The difference in behavior of the crack formation is dependent on the CTE of the plastic substrate. In general, the CTE of plastic substrates is around one order higher than that of ZnO (2.9–4.75 × 10−6/°C; MacDonald et al., Reference MacDonald, Rollins, MacKerron, Rakos, Eveson, Hashimoto, Rustin and MacDonald2005; Morkoç & Özgür, Reference Morkoç and Özgür2009). Because the CTE of the PET substrate (15 × 10−6/°C) is ~15% larger than that of the PEN substrate (13 × 10−6/°C), thermal stress can be more strongly exerted on the GZO/PET interface than on the GZO/PEN interface during the thermal stability test at 150°C (MacDonald et al., Reference MacDonald, Rollins, MacKerron, Rakos, Eveson, Hashimoto, Rustin and MacDonald2005). Furthermore, the sharp extrusions of oligomer phase on the PET substrate can provide the easy sites for the nucleation of the crack, because the stress can be concentrated at the points. Therefore, it can be concluded that the PEN substrate is more suitable than PET substrate for the deposition of the GZO thin film from the view point of the interfacial structure and the thermal stability.

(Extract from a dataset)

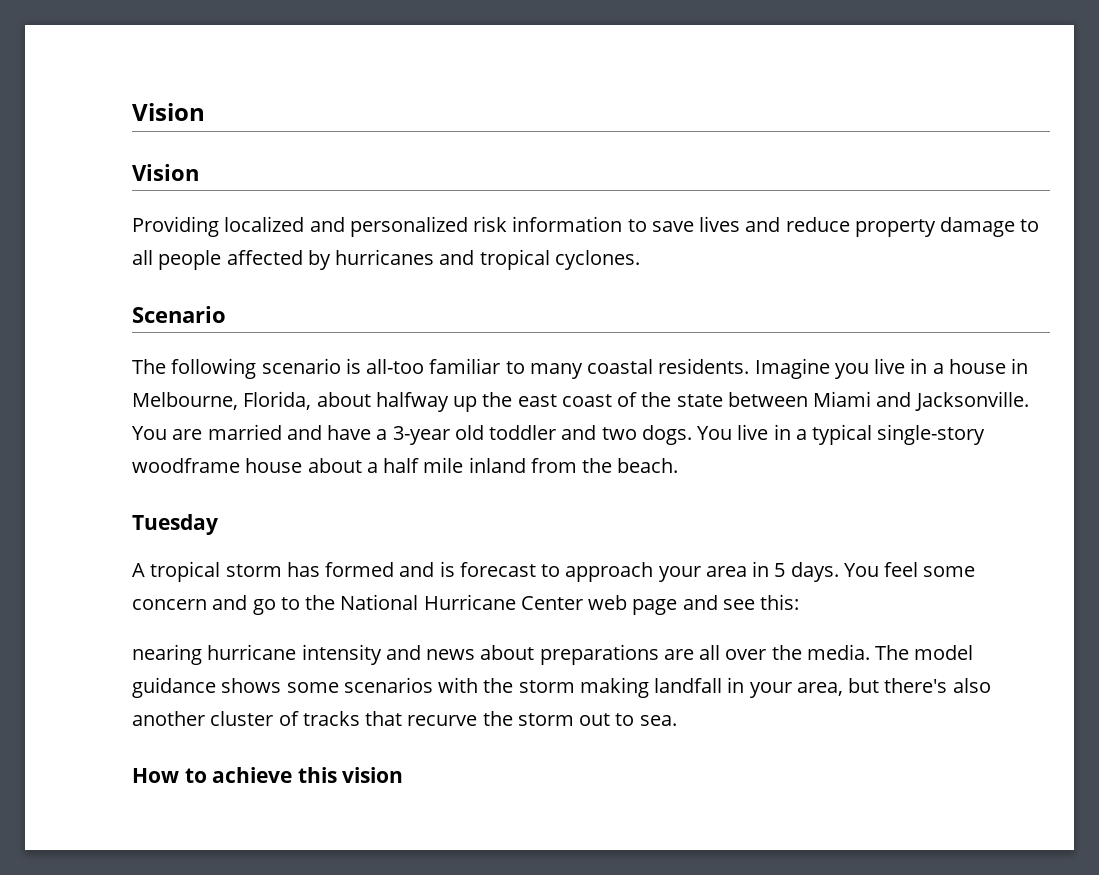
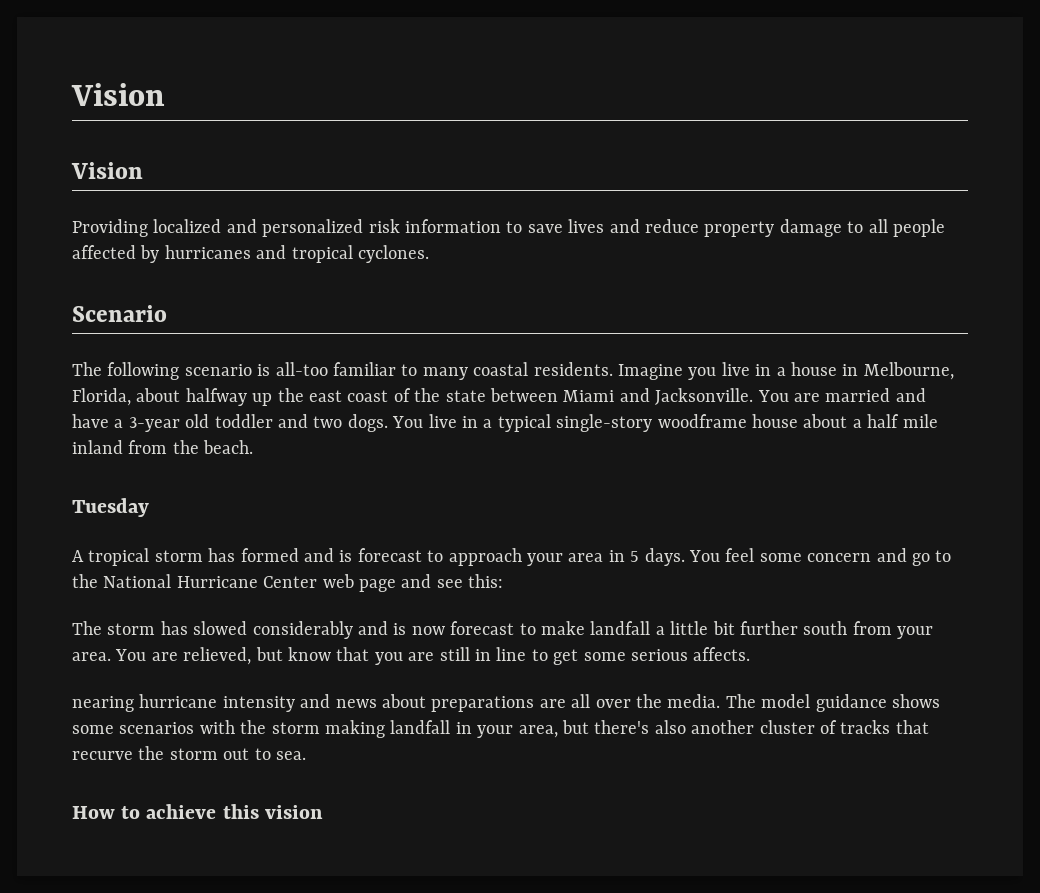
(800, 602) none -> [72,621,934,639] [72,647,751,665] // The storm has slowed considerably and is now forecast to make landfall a little bit further south from your area. You are relieved, but know that you are still in line to get some serious affects.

The interfacial structure and the thermal stability of GZO thin films on plastic substrates were investigated. PET and PEN substrates were used for the sputtering deposition of the GZO thin films. During the deposition, oligomer phases were produced at the interface between the GZO thin films and the plastic substrate owing to the energetic bombardment of sputtered species. The size of the oligomer phase on the PET substrate was much bigger than that on the PEN substrate, and it was strongly affected by the molecular structure of the polymer chain. The microstructure of the GZO thin films grown on the oligomer phases were characterized by using TEM, and the growth mechanisms on the PET and the PEN substrate were, respectively, proposed. Thermal stability tests of the GZO thin films on the plastic substrates were carried out at 150°C for up to 8 h in air. An abrupt increase in the resistivity in the GZO thin film on the PET substrate was observed after 2 h, and it was related to the crack formation by the thermal stress originating from the high CTE difference between the thin film and the substrate. In the case of PEN substrate, a drastic increase of the resistivity and crack formation in the GZO thin film was not observed up to 8 h.
This work was supported by a Grant-in-Aid for R&D Programs (No. 10029940) from the Korean Ministry of Knowledge Economy.